TX2 for edge computing

The objective is to achieve real time object detection at edge(vehicle counting/RLVD/ANPR/smart parking). We intend to connect 4 to 6 ip cameras(cat 6 cable preferably) on single Hardware. This requires at least 2 to 5 teraflops computation power to process atleast 10fps videos. The embedded board is to be deployed in outdoor installation and should be rugged enough to survive Indian conditions for smart city applications. It can be combination of either SBC with pci express slot to accommodate nvidia gtx970 or higher or can be combinatorial board like jetson tx2 developer kit.

We tried raspberry pi with movidius NCS but it isnt satisfactory.

Hi atishmungi2904,

Jetson TX2 is very suitable for such deployments. You can make a ruggedized sol with Jetson.
Also look at DeepStream SDK - [url]https://developer.nvidia.com/smart-cities[/url] to help you build your sol.

Cheerts

Something you may want to keep in mind with regard to Jetsons versus desktop PCIe video cards…the Jetsons already have a GPU capable of using a pre-trained model, but are not so good as a training device.

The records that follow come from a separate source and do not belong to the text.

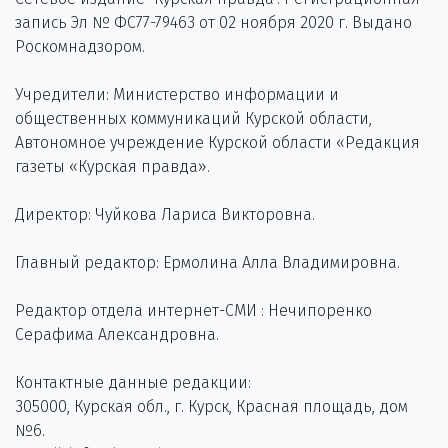
запись Эл № ФС77-79463 от 02 ноября 2020 г. Выдано
Роскомнадзором.
Учредители: Министерство информации и
общественных коммуникаций Курской области,
Автономное учреждение Курской области «Редакция
газеты «Курская правда».
Директор: Чуйкова Лариса Викторовна.
Главный редактор: Ермолина Алла Владимировна.
Редактор отдела интернет-СМИ : Нечипоренко
Серафима Александровна.
Контактные данные редакции:
305000, Курская обл., г. Курск, Красная площадь, дом
№6.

The GPU on the Jetson is integrated directly to the memory controller and is not PCIe. Most (all?) of the video drivers you find for the PCIe GeForce video products are not for arm64/aarch64/ARMv8-a, and since the existing TX2 driver is not for PCIe, this implies using a GeForce board such as the gtx970 on the Jetson may not be possible. Even if you could do this it would destroy the ability to use the Jetson without a much bigger power supply. You will be better off training using something like the gtx970 on a desktop (PCIe with lots of power required), and then deploying the model to a TX2 (very little power required, wired straight to memory controller) without any kind of external GPU.